Da kaum Interaktionen mit anderen Menschen stattfinden, kommt „No one will save you“ auch fast ohne ein gesprochenes Wort aus. Lediglich zwei Sätze werden gesprochen. Dies schien auch Disney+ dazu zu animieren, das Werk erst gar nicht synchronisieren zu lassen. Lediglich die englischsprachige Originalversion ist in Deutschland verfügbar. Generell wurde der Film hierzulande kaum beworben. Dies macht sich auch im kaum vorhandenen PR-Material bemerkbar. Lediglich eine Poster-Variante wurde für den deutschen Raum erstellt, die allerdings keinerlei Hinweis auf die eigentlichen Schauwerte und Highlights des Films gibt. Man mag nun meinen, dass somit der „Twist“ der Alien-Invasion damit wenigstens nicht gespoilert wird, allerdings offenbart Regisseur Duffield diesen bereits dermaßen früh, dass weder der Original-Trailer noch das US-Poster für den Streamingdienst Hulu daraus jemals einen Hehl gemacht haben. Da es sich hierbei zusätzlich um eine Streaming-Premiere handelt, kommt man um die offizielle Synopsis ebenfalls nicht drumherum, bei der die extraterrestrische Wendung bereits im zweiten Satz Erwähnung findet. Das lustlose Marketing lässt sich leider kaum erklären. „No one will save you“ bietet einen kurzweiligen Genre-Mix, der vor allem der genre-affinen Crowd gefallen hätte. Ein eigentlicher perfekter Programmplatz für das kürzlich stattfindende Fantasy Filmfest.

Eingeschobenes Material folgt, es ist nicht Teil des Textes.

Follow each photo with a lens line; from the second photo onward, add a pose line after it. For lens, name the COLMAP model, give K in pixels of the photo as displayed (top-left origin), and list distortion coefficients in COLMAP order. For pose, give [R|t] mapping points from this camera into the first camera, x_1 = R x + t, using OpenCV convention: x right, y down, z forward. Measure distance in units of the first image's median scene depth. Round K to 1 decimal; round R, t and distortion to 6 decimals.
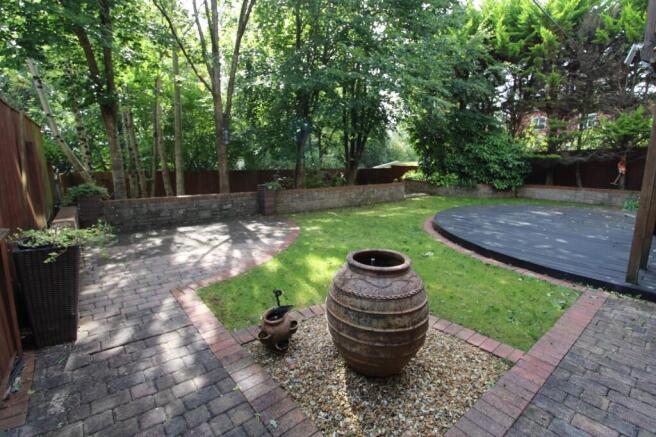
lens RADIAL K [[309.6, 0, 330.9], [0, 309.6, 216.2], [0, 0, 1]] dist [-0.004944, -0.000845]
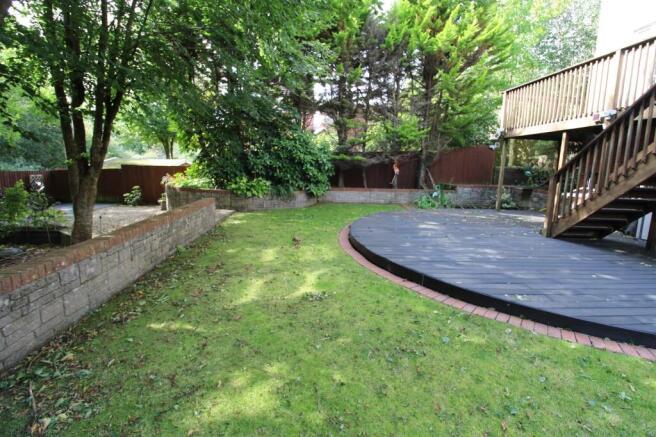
lens RADIAL K [[309.6, 0, 328.7], [0, 309.6, 216.7], [0, 0, 1]] dist [-0.004944, -0.000845]
pose [[0.629156, -0.127436, 0.766761, -0.082525], [0.120683, 0.990521, 0.065600, -0.081976], [-0.767853, 0.051263, 0.638572, 0.441759]]
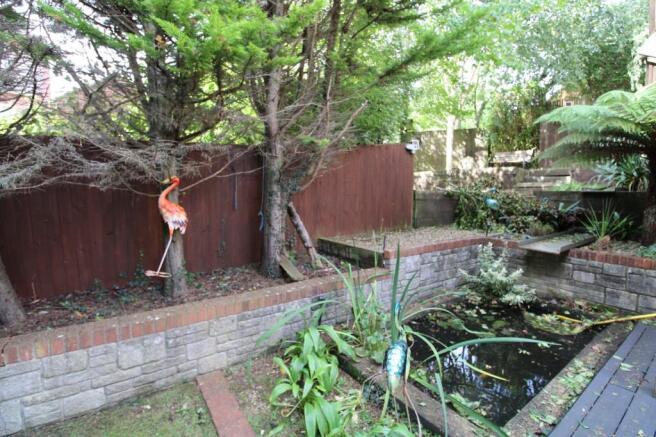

In seiner Review zum Alien-Invasions-Thriller „Das Geheimnis von Centreville“ („Strange Invaders“, 1983) vom 18. September 1983 kam der amerikanische Filmkritiker Vincent Canby von der „New York Times“ zum wundervollen Fazit, dass das vorliegende Werk „ein geschmackvolles Monstermovie mit einem schrecklichen Geheimnis“ sei: Es würde sich „von anderen Filmen ernähren“ („a tasteful monster movie with a terrible secret: it eats other movies“). Ähnliches dürfte exakt dreißig Jahre später auch für „No one will save you“ gelten. Duffields zweite Regie-Arbeit zitiert die Sci-Horror-Historie reichhaltig, rauscht in schnellem Tempo durch die Geschichte, um ein definitives Finale zu präsentieren, auf das dramaturgisch nicht vollends geschickt hingeleitet wurde, aber welches durchaus konsequent ist. Somit fehlt „No one will save you“ lediglich etwas erzählerische Eleganz, vielleicht auch Raffinesse, um alle aufgebauten Erwartungen entsprechend bedienen zu können. Der bloße Ideenreichtum, als auch das Tempo der Geschichte, machen dies aber wieder wett.